-- Document passage --

First, an initial critical reflex consists in not remaining prisoners of ruling-class discourse. “Just as one does not judge an individual by what he thinks about himself, so one cannot judge such a period of transformation by its consciousness, but, on the contrary, this consciousness must be explained from the contradictions of material life, from the conflict existing between the social forces of production and the relations of production.”1 This means confronting these ruling-class discourses with the exercise of power and the policies implemented. In his time, Nicolas Sarkozy also said he was in favor of a “refounding” of capitalism, of regulating finance and of a new balance between the market and the state. It was in September 2008 in his speech in Toulon.
Then, a second critical axis of current ruling-class reformism is to reveal its partial, inconsistent and, in reality, profoundly conservative character. Marx and Engels offer an important critical resource in this sense when he describes the features of “conservative or bourgeois socialism” in The Communist Manifesto (1848):
“A part of the bourgeoisie is desirous of redressing social grievances in order to secure the continued existence of bourgeois society.
To this section belong economists, philanthropists, humanitarians, improvers of the condition of the working class, organizers of charity, members of societies for the prevention of cruelty to animals, temperance fanatics, hole-and-corner reformers of every imaginable kind. This form of socialism has, moreover, been worked out into complete systems.
We may cite Proudhon’s Philosophie de la Misère as an example of this form.
The Socialistic bourgeois want all the advantages of modern social conditions without the struggles and dangers necessarily resulting therefrom. They desire the existing state of society, minus its revolutionary and disintegrating elements. They wish for a bourgeoisie without a proletariat. The bourgeoisie naturally conceives the world in which it is supreme to be the best; and bourgeois Socialism develops this comfortable conception into various more or less complete systems. In requiring the proletariat to carry out such a system, and thereby to march straightway into the social New Jerusalem, it but requires in reality, that the proletariat should remain within the bounds of existing society, but should cast away all its hateful ideas concerning the bourgeoisie.

-- Problem 1 --
Rewrite the passage on bourgeois socialism, beginning at the words "To this section" and ending after "of this form.", with "philanthropists" changed to "benefactors".
-- Problem 2 --
Write the next part of the passage on ruling-class reformism and bourgeois socialism, picking up after its final sentence.

-- Recorded information --

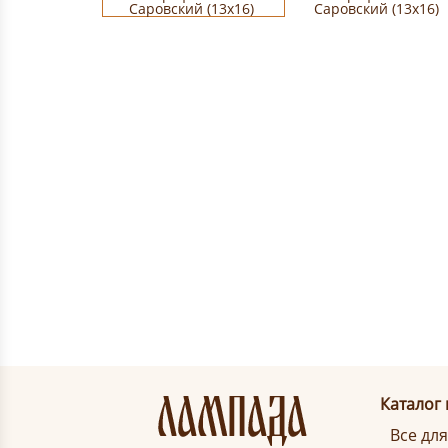
Каталог
Все дл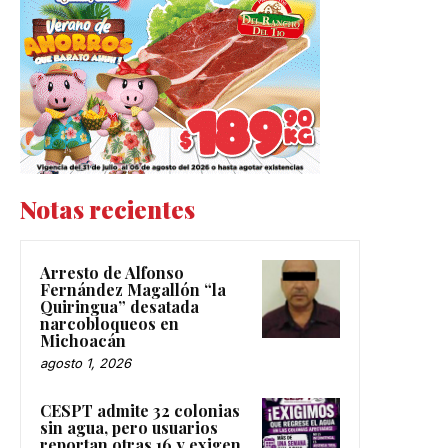
Notas recientes
Arresto de Alfonso
Fernández Magallón “la
Quiringua” desatada
narcobloqueos en
Michoacán
agosto 1, 2026
CESPT admite 32 colonias
sin agua, pero usuarios
reportan otras 16 y exigen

-- Exercise answer 1 --
To this section belong economists, benefactors, humanitarians, improvers of the condition of the working class, organizers of charity, members of societies for the prevention of cruelty to animals, temperance fanatics, hole-and-corner reformers of every imaginable kind. This form of socialism has, moreover, been worked out into complete systems.
We may cite Proudhon’s Philosophie de la Misère as an example of this form.

-- Exercise answer 2 --
A second, and more practical, but less systematic, form of this Socialism sought to depreciate every revolutionary movement in the eyes of the working class by showing that no mere political reform, but only a change in the material conditions of existence, in economical relations, could be of any advantage to them. By changes in the material conditions of existence, this form of Socialism, however, by no means understands abolition of the bourgeois relations of production, an abolition that can be affected only by a revolution, but administrative reforms, based on the continued existence of these relations; reforms, therefore, that in no respect affect the relations between capital and labour, but, at the best, lessen the cost, and simplify the administrative work, of bourgeois government.”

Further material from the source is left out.